In [1]:
import string
from sklearn.model_selection import train_test_split, cross_val_score, KFold
import numpy as np 


## Load sms


In [2]:
spam_list = list()
ham_list = list()
def read_stopwords():
    """
    Read all the stopwords from the file "stopwords.txt".
    Returns the collection of stopwords.
    """
    with open("stopwords.txt") as f:
        stopwords = [s.strip() for s in f.readlines()]

    return set(stopwords)

def convert_and_tokenze_string(s, tokens, stopwords):
    """
    Strips a word from all puncuation, whitespace. Then converts
    the word into all lower case.
    """
    #remove new lines and spaces behind and infront of the string
    for word in s.split():
        word = word.strip(string.punctuation + \
            string.whitespace + \
            "”" + "“" + "‘" + "’" + "―" + "—" + \
            string.digits).lower()
        if len(word)>0 and word not in stopwords:
            if word in tokens:
                tokens[word]+=1
            else:
                tokens[word]=1
    return tokens



with open('SmsCollection.csv', encoding='utf-8',  errors='ignore') as email_file:
    for line in email_file:
        if line.startswith("spam;"):
            subject = line.lstrip("spam;")
            spam_list.append(subject)
        elif line.startswith("ham;"):
            subject = line.lstrip("ham;")
            ham_list.append(subject)



### Number of records

In [3]:
stopwords = read_stopwords()

number_of_spam = len(spam_list)
number_of_ham = len(ham_list)
number_total = len(ham_list)+len(spam_list)
print(f'number of spam {number_of_spam}, number of ham {number_of_ham}, total {number_total}')

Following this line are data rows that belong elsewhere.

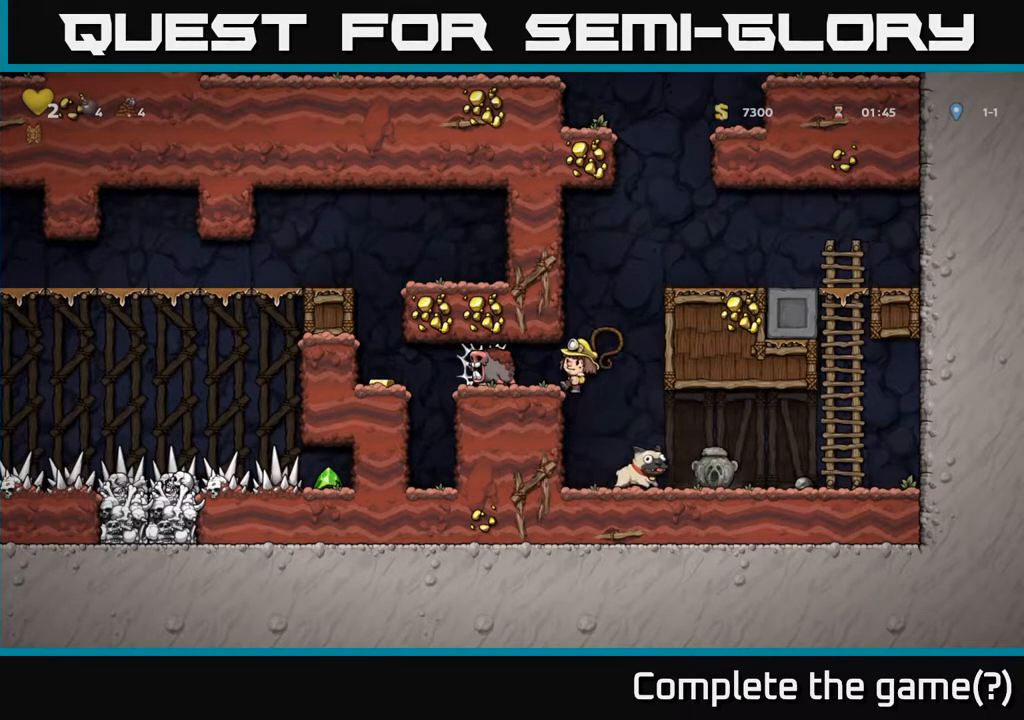
{"buttons": [], "left_stick": "center", "right_stick": "center", "events": [[17, "DPAD_LEFT", "up"]]}
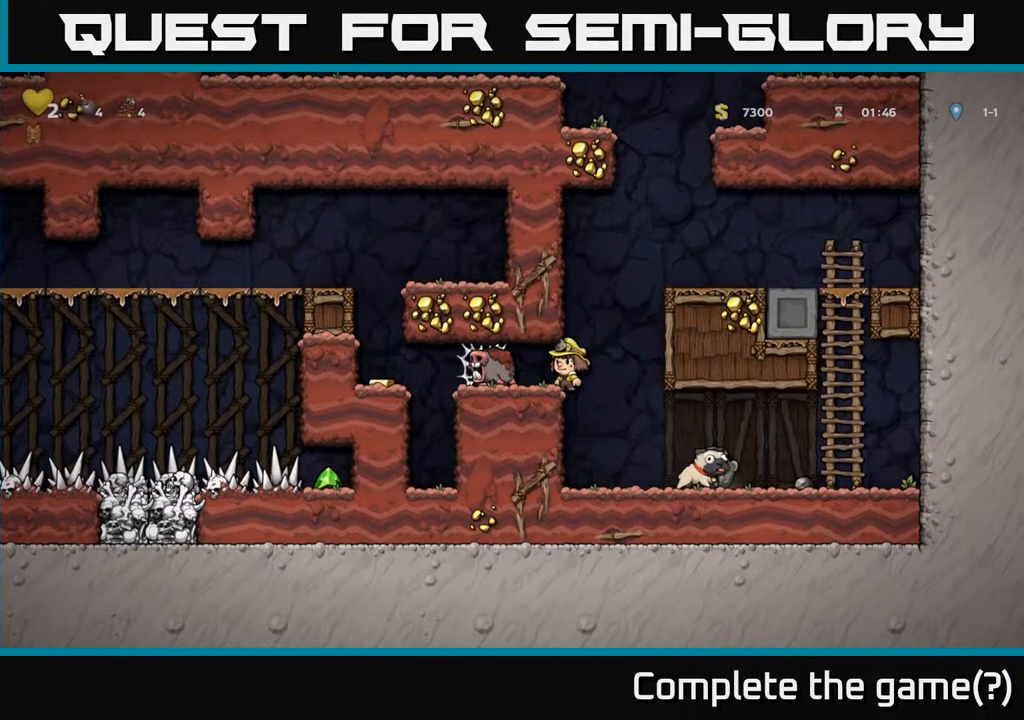
{"buttons": [], "left_stick": "center", "right_stick": "center", "events": [[117, "DPAD_LEFT", "down"], [117, "X", "down"], [167, "DPAD_LEFT", "up"], [167, "X", "up"]]}
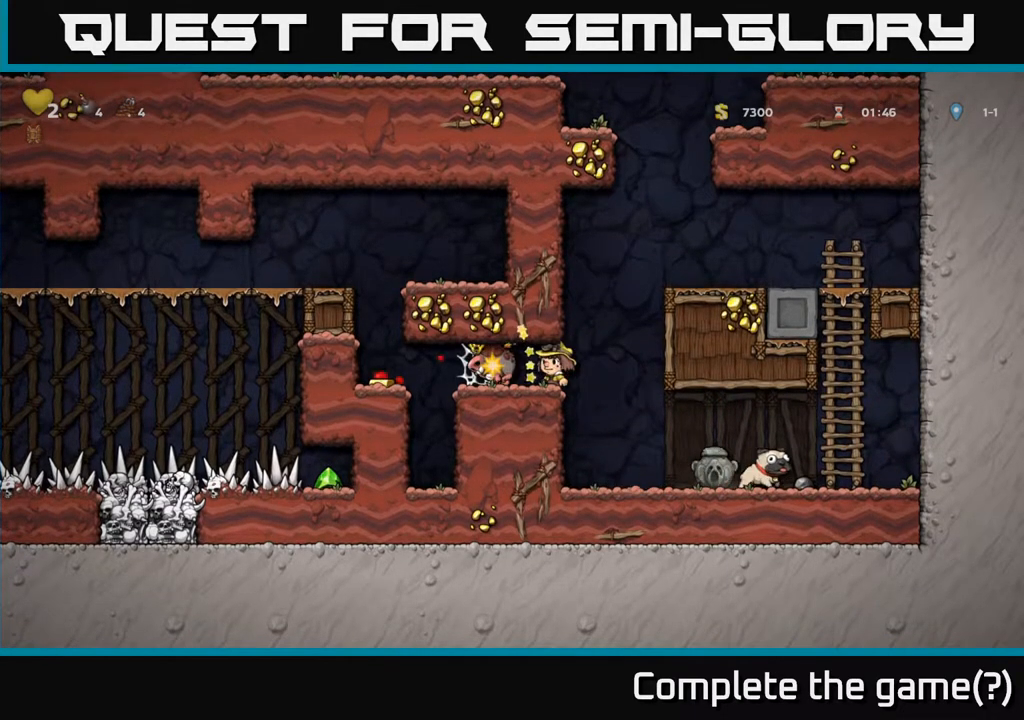
{"buttons": [], "left_stick": "center", "right_stick": "center", "events": []}
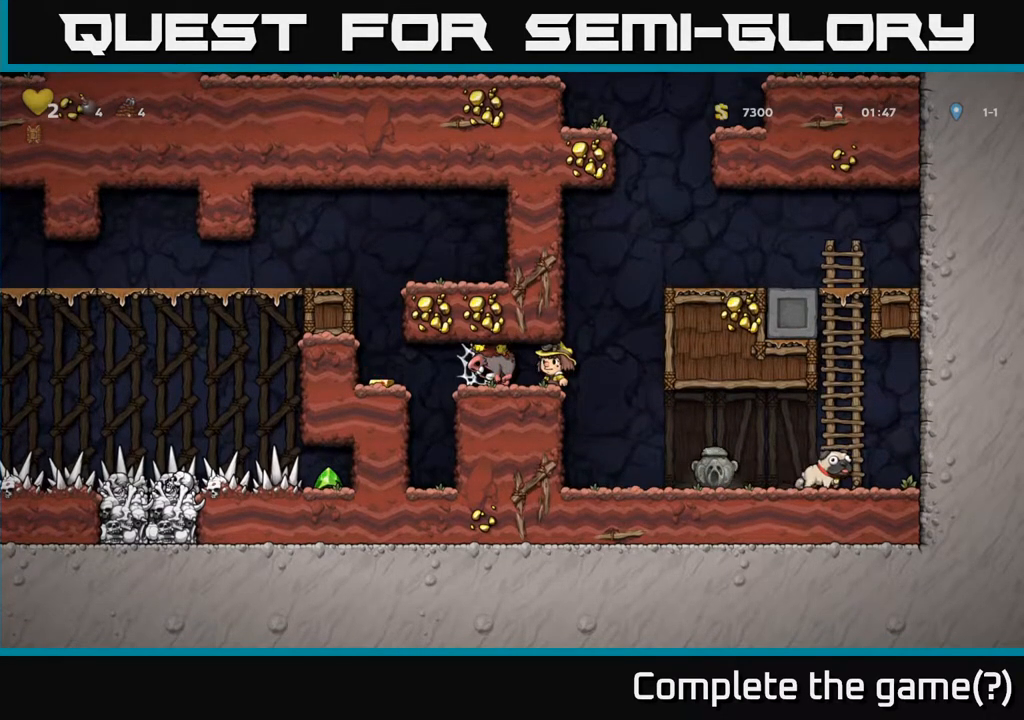
{"buttons": ["X"], "left_stick": "center", "right_stick": "center", "events": [[400, "X", "down"]]}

number of spam 747, number of ham 4827, total 5574


### Building bag of words for train

In [4]:
spam_train, spam_test = train_test_split(spam_list, test_size=0.2)
ham_train, ham_test = train_test_split(ham_list, test_size=0.03)

spam_train_bow = dict()
ham_train_bow = dict()

for subject in spam_train:
    spam_train_bow = convert_and_tokenze_string(subject, spam_train_bow, stopwords)
for subject in ham_train:
    ham_train_bow = convert_and_tokenze_string(subject, ham_train_bow, stopwords)


## Classifier

In [5]:
def calculate_likelihood(vocabulary, subject):
    total_words_in_vocabulary = np.sum(np.array(list(vocabulary.values())))
    likelihood = len(vocabulary) # chance of ham/spam
    tokens = convert_and_tokenze_string(subject, dict(), stopwords)

    for s in tokens:
        likelihood *= (vocabulary.get(s, 0)/total_words_in_vocabulary)**tokens[s]

    return likelihood

def bag_of_words_classifier(spam_bow, ham_bow, string):
    spam_likelihood = calculate_likelihood(spam_bow, string)
    ham_likelihood = calculate_likelihood(ham_bow, string)
    if spam_likelihood>ham_likelihood:
        return 'spam'
    else:
        return 'ham'

bag_of_words_classifier(spam_train_bow, ham_train_bow, spam_test[2])


'spam'

### check performance

In [6]:
out_spam=0
for test_spam_str in spam_test:
    out_spam+= int('spam' == bag_of_words_classifier(spam_train_bow, ham_train_bow, test_spam_str))
print(out_spam, len(spam_test))

out_ham = 0
for test_ham_str in ham_test:
    #print(bag_of_words_classifier(spam_train_bow, ham_train_bow, test_ham_str))
    out_ham+= int('ham' == bag_of_words_classifier(spam_train_bow, ham_train_bow, test_ham_str))

print(out_ham, len(ham_test))
print((out_spam+out_ham)/(len(spam_test) + len(ham_test)))

75 150
143 145
0.7389830508474576